ポストロック第三波の空白を埋める存在 ─ Dutch Elm が示す静と爆発の新たな均衡

ポストロック第三波の空白を埋める存在 ─ Dutch Elm が示す静と爆発の新たな均衡

Dutch Elm は、2016 年のポストロック第三波の熱気がまだ残っていた時期に結成されたバンドで、Explosions in the Sky や Hammock などが復活したあの年の空気をしっかり受け継いでいる存在として紹介されている。大御所が活動を減らし、新しい担い手が少なくなった現在、彼らはその空白を埋めるように、静と動の両極を自在に操る独自のインスト表現を確立しつつある。

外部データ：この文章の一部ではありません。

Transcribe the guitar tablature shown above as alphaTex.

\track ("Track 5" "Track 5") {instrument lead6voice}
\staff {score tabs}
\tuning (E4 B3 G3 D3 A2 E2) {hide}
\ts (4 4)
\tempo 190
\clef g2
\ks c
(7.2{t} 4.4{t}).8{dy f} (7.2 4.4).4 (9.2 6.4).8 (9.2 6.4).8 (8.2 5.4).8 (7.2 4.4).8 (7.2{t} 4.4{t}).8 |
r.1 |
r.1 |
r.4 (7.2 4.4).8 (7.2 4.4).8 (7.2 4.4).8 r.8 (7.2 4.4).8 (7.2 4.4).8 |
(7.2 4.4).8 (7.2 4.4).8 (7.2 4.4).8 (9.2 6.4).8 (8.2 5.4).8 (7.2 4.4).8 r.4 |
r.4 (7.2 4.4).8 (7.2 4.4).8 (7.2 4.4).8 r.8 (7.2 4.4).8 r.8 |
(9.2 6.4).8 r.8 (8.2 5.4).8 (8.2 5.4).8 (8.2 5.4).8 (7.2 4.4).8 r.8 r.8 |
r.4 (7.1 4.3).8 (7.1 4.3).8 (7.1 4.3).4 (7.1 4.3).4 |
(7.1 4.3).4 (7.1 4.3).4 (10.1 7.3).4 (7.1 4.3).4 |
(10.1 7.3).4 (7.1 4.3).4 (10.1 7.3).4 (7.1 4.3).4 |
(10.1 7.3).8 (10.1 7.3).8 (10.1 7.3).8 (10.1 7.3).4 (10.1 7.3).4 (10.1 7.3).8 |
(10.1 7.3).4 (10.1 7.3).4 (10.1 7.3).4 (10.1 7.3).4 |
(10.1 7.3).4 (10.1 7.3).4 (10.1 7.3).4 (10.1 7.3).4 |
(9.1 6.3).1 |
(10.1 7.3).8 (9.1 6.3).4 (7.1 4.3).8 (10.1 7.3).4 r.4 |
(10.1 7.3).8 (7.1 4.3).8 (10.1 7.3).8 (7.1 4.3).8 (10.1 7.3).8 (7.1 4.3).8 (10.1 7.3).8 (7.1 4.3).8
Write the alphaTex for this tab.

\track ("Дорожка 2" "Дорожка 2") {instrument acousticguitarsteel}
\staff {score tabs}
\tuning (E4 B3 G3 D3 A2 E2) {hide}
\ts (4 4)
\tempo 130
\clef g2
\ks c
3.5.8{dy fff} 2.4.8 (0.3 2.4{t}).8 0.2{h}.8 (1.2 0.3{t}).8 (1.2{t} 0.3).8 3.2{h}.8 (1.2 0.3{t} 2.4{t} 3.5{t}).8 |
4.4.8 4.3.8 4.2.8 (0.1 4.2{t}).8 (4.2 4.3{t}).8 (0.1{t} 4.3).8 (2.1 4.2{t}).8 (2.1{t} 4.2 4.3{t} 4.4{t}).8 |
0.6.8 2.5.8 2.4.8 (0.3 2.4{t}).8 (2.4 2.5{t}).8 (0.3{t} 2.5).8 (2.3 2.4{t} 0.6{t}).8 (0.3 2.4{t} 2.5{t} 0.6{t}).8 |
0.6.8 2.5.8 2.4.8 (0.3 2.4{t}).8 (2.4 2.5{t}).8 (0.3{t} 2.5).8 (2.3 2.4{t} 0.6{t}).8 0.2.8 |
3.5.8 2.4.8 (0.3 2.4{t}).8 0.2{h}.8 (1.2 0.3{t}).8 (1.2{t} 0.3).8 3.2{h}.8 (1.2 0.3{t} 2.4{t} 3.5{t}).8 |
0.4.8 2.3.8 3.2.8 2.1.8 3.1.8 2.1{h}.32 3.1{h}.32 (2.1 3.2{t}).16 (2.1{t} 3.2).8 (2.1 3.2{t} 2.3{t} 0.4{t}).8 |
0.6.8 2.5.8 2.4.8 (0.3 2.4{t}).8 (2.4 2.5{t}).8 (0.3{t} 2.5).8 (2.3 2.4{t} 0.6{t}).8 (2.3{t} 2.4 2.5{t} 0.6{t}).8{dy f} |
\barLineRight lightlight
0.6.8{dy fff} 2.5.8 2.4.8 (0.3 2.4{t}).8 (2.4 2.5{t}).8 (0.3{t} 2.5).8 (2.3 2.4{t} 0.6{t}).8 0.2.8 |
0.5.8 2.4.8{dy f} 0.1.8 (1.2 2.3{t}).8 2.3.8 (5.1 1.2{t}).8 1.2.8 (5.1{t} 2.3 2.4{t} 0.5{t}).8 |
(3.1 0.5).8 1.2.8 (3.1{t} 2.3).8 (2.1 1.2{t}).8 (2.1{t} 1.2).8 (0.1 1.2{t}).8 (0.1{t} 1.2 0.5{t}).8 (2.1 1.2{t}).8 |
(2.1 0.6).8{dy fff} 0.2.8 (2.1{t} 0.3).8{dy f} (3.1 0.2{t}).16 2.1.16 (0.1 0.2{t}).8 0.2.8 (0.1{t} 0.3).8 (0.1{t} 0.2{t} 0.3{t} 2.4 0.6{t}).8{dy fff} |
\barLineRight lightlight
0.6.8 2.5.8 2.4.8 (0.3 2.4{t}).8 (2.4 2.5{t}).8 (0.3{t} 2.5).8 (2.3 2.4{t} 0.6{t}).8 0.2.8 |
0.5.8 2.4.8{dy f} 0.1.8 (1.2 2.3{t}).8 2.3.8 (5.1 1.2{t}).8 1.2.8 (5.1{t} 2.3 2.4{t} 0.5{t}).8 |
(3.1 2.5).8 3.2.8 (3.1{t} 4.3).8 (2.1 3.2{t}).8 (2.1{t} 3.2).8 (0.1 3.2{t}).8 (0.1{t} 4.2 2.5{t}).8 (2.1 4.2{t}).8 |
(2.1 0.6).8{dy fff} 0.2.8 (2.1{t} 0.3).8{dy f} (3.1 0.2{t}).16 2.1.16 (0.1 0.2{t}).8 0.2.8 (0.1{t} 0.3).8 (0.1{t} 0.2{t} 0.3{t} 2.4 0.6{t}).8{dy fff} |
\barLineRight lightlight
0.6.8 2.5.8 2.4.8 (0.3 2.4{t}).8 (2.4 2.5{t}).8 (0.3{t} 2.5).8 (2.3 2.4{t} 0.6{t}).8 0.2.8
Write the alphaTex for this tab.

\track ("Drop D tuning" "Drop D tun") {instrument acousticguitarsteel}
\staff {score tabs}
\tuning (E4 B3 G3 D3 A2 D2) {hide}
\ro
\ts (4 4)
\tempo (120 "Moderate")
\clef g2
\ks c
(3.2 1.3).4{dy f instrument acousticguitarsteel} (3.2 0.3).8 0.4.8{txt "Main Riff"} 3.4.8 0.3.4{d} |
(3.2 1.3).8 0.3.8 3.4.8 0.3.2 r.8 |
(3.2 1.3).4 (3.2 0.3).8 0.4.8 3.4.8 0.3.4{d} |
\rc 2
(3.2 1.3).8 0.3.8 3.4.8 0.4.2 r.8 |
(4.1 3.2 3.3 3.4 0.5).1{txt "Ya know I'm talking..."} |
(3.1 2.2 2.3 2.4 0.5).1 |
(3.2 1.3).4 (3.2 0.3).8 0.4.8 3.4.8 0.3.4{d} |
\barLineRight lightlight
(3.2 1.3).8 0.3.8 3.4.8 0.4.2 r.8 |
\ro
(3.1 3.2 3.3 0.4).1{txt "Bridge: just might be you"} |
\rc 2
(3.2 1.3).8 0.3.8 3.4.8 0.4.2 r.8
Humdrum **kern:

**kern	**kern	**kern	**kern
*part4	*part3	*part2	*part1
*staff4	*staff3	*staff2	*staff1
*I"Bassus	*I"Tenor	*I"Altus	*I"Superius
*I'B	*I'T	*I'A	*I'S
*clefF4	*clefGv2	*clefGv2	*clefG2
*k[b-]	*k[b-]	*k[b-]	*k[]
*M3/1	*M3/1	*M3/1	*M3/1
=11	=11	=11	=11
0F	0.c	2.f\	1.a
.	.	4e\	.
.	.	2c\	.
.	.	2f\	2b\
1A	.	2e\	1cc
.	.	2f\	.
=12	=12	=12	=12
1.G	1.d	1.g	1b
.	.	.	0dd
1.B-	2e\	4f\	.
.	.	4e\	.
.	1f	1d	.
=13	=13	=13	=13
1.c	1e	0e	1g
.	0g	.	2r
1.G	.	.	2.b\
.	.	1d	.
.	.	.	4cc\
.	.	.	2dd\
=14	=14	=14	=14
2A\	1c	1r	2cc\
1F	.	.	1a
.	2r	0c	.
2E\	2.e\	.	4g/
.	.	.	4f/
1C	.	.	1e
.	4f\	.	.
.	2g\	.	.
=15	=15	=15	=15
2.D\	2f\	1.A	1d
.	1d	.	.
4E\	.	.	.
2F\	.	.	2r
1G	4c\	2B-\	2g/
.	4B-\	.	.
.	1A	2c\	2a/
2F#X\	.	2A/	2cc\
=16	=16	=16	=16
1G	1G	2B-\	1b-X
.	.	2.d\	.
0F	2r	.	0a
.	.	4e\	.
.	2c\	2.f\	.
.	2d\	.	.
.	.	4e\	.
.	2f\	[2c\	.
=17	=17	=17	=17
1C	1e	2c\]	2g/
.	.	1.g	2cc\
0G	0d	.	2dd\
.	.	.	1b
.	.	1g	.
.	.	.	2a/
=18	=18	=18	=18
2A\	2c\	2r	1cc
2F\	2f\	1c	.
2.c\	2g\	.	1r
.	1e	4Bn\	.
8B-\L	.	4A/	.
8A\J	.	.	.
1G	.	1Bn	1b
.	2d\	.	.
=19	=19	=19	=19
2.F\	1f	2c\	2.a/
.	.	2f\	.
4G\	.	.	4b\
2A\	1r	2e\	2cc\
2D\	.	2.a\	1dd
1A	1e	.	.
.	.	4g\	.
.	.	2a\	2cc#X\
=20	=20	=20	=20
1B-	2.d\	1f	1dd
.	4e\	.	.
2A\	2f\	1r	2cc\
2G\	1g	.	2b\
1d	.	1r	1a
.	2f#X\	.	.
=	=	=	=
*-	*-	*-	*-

新曲「Cats and That」は、アンビエントな導入から緻密なリズムの変化を経て、静かなパートと爆発的なクライマックスを丁寧に構築する楽曲として描かれている。重ねられたエフェクト、空間を活かした展開、そして最後に訪れる“制御されたカオス”は、ポストロックとマスロックの要素を成熟した形で融合させたものだと評されている。バンド自身も、この曲を“クラシックな静/動のダイナミクスを自分たちなりに解釈したもの”と語り、特に“空白に語らせる”姿勢が強調されている。

記事は最後に、Dutch Elm の音楽が 2010 年代半ばのポストロック黄金期を思い出させるとしつつ、彼らのデビューアルバム『Dutch Elm』が Ripcord Records から6月5日にリリースされることを告知して締めくくられている。